─── Extract to read ───

Tuesday, December 20, 2011

For Something That's Supposed To Be "Natural"...

Breastfeeding can be hard work!!!

This might be a taboo topic to post on my blog but...oh well. I am really trying not to let the whole thing stress me out, but I am not doing a very good job with that. This is something women have been doing since the beginning of time - surely I can do it, right??

Samantha was a GREAT nurser. I breastfed her until she was one, and was so proud of myself for giving that gift to her. I never questioned that I would do the same for Morgan, but for some reason it's more difficult this time around. Not sure if it's the every two hour schedule she seems to be on (we're talking two hours from the time she starts, regardless of when she finishes), or if it's just because I'm trying to also take care of Sam and keep up with the household chores, or if it's something else entirely. I am going back to work two weeks from today and am worried that if she doesn't start spacing out her feedings a bit more, I will not be able to keep up with her needs once I am pumping at work. Add to that the fact that our first attempt at giving her a bottle of breastmilk did not go so well - she apparently drank an ounce and then played with the nipple and wouldn't drink anymore. This makes me sad, frustrated, anxious...you name it. We are going to try a bottle again tonight; I hope it goes better.

For something so natural, it shouldn't be this frustrating!!!

───

→ Activity list
1. Condense the paragraph of the breastfeeding blog post that begins "Samantha was a GREAT nurser" into a short bulleted list that keeps its main facts.
2. Write the next part of the breastfeeding blog post, picking up after its final line.

─── Exercise data ───

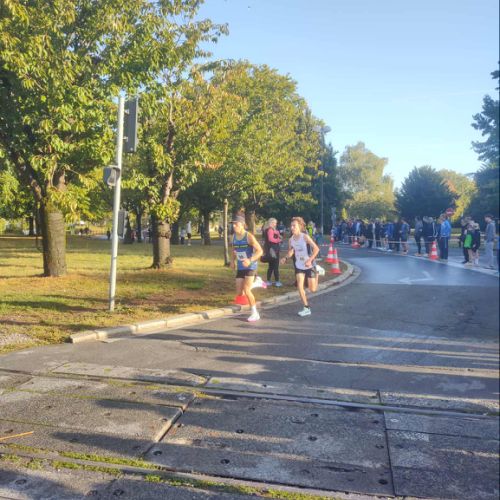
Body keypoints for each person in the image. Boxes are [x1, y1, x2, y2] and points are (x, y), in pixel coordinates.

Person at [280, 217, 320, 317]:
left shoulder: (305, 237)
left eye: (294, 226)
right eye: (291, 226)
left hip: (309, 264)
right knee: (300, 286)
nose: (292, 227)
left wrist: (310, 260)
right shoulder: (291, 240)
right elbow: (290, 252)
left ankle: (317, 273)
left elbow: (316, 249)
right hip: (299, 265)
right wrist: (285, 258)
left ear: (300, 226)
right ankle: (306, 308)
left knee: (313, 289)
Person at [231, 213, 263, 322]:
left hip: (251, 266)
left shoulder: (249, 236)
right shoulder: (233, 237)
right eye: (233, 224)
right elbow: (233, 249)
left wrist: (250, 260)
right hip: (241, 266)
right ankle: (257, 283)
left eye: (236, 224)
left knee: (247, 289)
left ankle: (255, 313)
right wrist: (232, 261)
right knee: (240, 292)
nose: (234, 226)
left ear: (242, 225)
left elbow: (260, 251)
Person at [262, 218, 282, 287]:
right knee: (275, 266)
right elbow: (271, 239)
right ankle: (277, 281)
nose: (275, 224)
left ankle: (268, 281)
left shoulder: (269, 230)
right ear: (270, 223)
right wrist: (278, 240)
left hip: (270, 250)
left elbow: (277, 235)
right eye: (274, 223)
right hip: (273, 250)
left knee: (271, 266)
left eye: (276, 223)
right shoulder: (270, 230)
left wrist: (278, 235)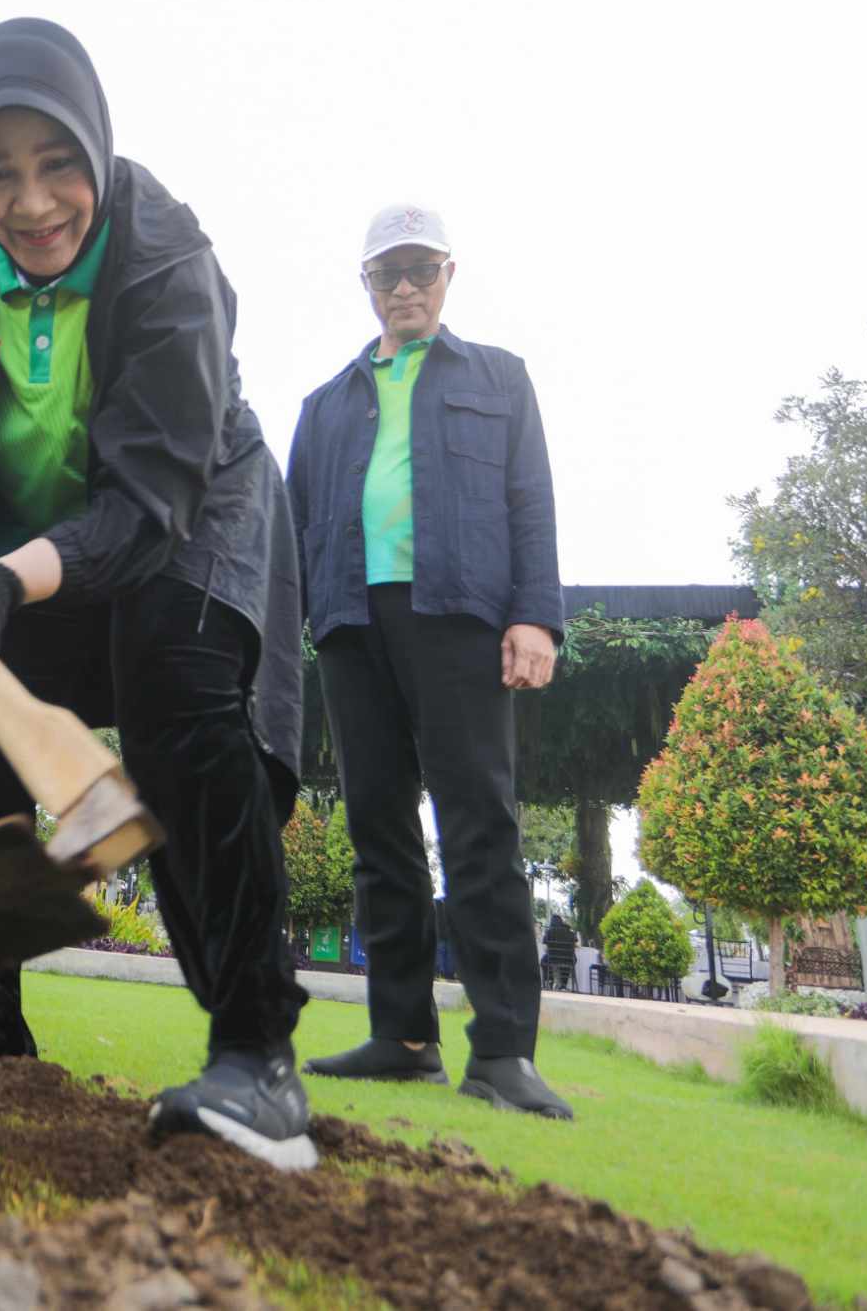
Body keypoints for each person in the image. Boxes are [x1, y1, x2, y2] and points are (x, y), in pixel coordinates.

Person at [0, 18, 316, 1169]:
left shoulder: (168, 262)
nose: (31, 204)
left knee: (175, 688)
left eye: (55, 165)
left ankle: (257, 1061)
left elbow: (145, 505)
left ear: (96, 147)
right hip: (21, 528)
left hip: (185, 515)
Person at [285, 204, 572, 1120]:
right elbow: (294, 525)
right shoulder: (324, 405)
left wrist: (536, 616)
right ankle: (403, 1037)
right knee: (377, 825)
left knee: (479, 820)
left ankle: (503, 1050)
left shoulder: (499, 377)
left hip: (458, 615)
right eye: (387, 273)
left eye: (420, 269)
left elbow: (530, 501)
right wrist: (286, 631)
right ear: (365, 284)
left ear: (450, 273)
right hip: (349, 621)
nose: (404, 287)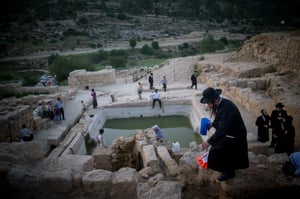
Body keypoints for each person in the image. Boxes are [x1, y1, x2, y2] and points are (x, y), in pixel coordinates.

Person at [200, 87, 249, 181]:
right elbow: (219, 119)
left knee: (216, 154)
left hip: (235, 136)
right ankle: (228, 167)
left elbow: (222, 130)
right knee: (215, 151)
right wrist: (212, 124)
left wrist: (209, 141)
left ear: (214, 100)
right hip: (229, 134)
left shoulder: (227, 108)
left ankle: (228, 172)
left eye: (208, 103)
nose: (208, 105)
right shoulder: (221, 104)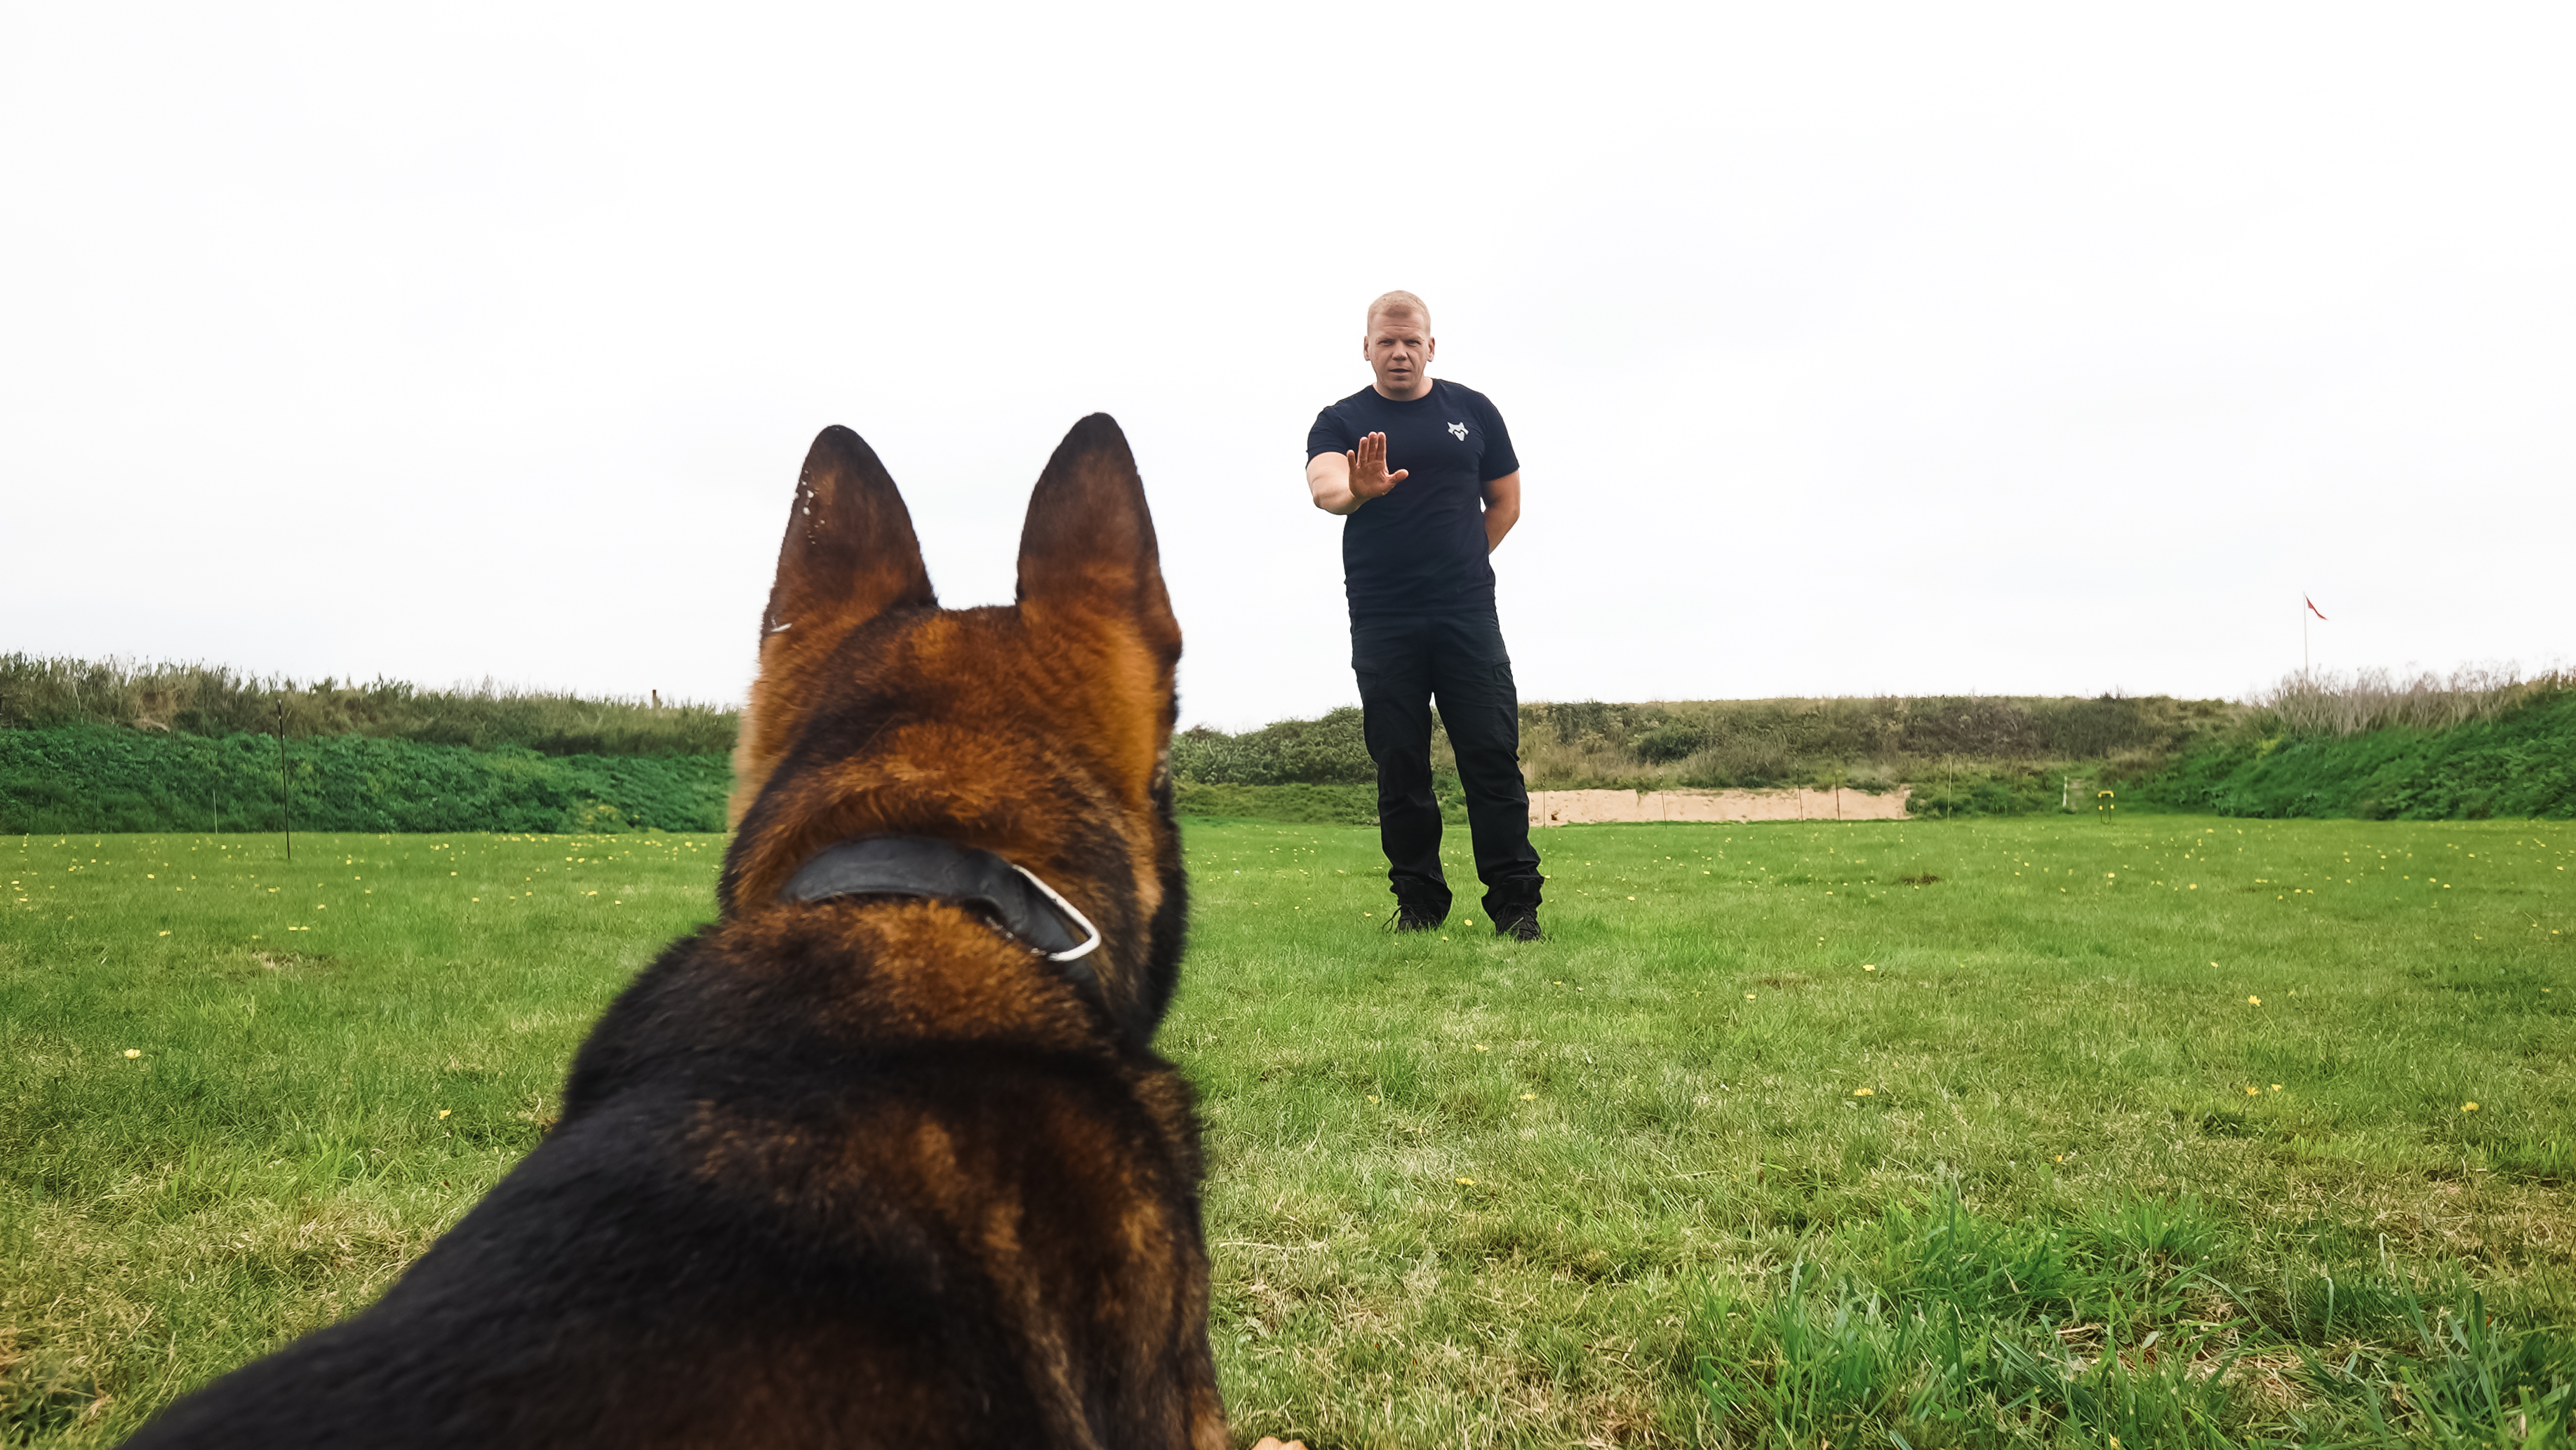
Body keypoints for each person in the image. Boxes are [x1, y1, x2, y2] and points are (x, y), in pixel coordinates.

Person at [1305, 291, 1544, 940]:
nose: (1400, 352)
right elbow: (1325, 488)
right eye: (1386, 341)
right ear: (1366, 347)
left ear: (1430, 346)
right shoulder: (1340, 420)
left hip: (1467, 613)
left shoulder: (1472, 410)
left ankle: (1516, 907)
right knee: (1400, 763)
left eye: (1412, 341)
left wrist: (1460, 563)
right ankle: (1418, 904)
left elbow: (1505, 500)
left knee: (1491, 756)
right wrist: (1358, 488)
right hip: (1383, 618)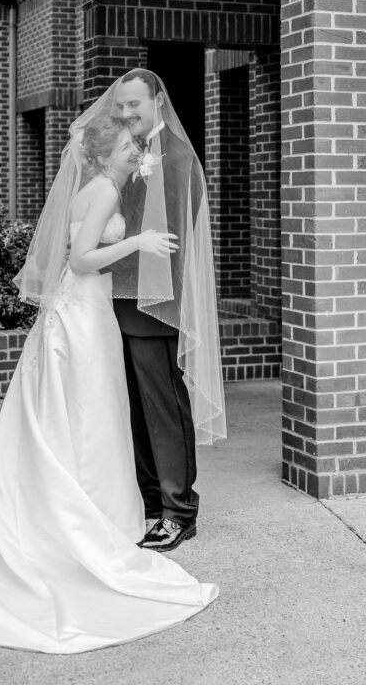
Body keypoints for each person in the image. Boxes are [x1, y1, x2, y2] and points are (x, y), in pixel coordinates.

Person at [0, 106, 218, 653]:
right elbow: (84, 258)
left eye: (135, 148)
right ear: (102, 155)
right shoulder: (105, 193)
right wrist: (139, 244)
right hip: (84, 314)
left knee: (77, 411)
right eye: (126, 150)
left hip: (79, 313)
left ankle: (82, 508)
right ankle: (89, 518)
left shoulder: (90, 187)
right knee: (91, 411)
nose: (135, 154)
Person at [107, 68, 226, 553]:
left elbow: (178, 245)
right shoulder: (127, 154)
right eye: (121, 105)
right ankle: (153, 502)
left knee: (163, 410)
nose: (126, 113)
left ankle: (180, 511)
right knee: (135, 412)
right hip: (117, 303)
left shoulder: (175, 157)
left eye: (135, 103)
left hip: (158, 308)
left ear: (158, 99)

───

→ Task results
1.
- Samantha nursed very well and was breastfed until age one, which made me proud.
- I expected to do the same for Morgan, but it has been harder this time.
- Possible reasons include Morgan feeding every two hours, counted from when she starts, and caring for Sam and keeping up with chores at the same time. It could also be something else entirely.
- I return to work in two weeks. I worry that if Morgan's feedings don't spread out, pumping at work won't keep up with her needs.
- The first bottle of breastmilk went poorly: Morgan drank an ounce, then played with the nipple and refused the rest.
- All this leaves me sad, frustrated and anxious.
- Another bottle attempt is planned for tonight, with hope that it goes better.

2.
Don't get me wrong - I plan to do everything in my power to keep this up. Breastmilk is the best thing I can give her, especially with her reflux, and just the thought of having to give her formula makes me feel like a failure. I tried to call the lactation consultant at the hospital the other day but the stupid phone died less than 5 minutes in to our conversation. That, plus Morgan was crying the whole time because - surprise, surprise - she was hungry. I am hoping to talk to the consultant at the pediatrician's office on Friday to see if she has any suggestions for me.

The other thing troubling me is Morgan's reflux/dairy intolerance. Not to be confused with lactose intolerance, dairy intolerance is caused by another protein in cow's milk that gets passed into my breastmilk. It doesn't sit well with my sweet baby - she gets terrible gas, explosive poopy diapers, and a stuffy nose. I am trying my best to keep dairy out of my diet (I am taking a calcium supplement) but sometimes I forget and she reminds me when she's crying in pain from an upset stomach; breaks my heart :(

I love nursing her - holding her, rubbing her little hands and head, kissing her neck while I burp her, and of course the cute face she gives me when her tummy is full. I hope that all these things don't stand in the way of doing what's best for her!!!